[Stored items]
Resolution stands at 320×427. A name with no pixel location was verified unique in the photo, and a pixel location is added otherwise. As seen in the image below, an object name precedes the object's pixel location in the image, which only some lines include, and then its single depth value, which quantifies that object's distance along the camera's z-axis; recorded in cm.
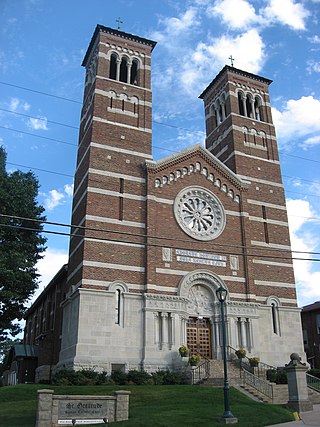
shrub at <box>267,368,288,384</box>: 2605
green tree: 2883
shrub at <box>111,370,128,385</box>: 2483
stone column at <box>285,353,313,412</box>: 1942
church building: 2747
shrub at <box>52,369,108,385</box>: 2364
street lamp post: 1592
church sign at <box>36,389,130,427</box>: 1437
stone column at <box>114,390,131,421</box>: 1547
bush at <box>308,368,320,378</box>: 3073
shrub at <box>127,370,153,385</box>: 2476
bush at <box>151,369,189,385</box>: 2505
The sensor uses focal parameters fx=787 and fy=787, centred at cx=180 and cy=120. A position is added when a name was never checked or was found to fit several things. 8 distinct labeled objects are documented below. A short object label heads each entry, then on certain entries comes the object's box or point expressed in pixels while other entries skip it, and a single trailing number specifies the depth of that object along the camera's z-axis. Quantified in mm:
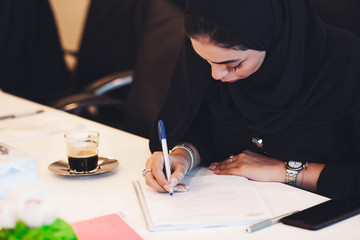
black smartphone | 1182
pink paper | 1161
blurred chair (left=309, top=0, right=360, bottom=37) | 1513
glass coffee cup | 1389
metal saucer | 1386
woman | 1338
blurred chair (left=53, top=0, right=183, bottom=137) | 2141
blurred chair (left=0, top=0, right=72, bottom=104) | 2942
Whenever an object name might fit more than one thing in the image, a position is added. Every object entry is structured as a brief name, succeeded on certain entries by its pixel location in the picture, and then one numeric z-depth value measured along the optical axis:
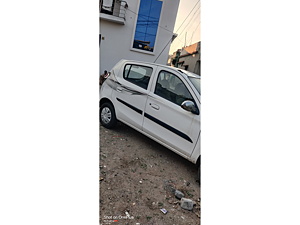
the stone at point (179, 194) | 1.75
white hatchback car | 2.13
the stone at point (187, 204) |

WORK ORDER » Retyping should start at the first line of the data above and stop after the line with "blurred chair (left=0, top=0, right=72, bottom=104)", and no picture should be included.

SOLUTION FOR THIS EXERCISE »
Resolution stands at 320×427. A name with no pixel location was verified unique in the photo, and a pixel location is added otherwise. As seen in the image below, an object name precedes the object's pixel location in the image, which only some lines include, and then its single depth value, which quantifies that object's distance along the camera's z-axis; recorded in cm.
shrub at <box>267,368,288,384</box>: 2605
green tree: 2883
shrub at <box>111,370,128,385</box>: 2483
stone column at <box>285,353,313,412</box>: 1942
church building: 2747
shrub at <box>52,369,108,385</box>: 2364
street lamp post: 1592
church sign at <box>36,389,130,427</box>: 1437
stone column at <box>114,390,131,421</box>: 1547
bush at <box>308,368,320,378</box>: 3073
shrub at <box>127,370,153,385</box>: 2476
bush at <box>151,369,189,385</box>: 2505
The sensor uses focal parameters fx=787 and fy=787, centred at cx=180 and cy=120. A position is added when a name was never checked or was found to fit several things. 8 distinct labeled objects are documented below. A short object label heads each entry, then on certain entries comes the object's box or point expressed in pixels while other entries skip it, and a single trailing number specifies the depth of that object along the camera's z-axis. Quantified in mm:
black smartphone | 1182
pink paper | 1161
blurred chair (left=309, top=0, right=360, bottom=37) | 1513
glass coffee cup | 1389
metal saucer | 1386
woman | 1338
blurred chair (left=53, top=0, right=183, bottom=137) | 2141
blurred chair (left=0, top=0, right=72, bottom=104) | 2942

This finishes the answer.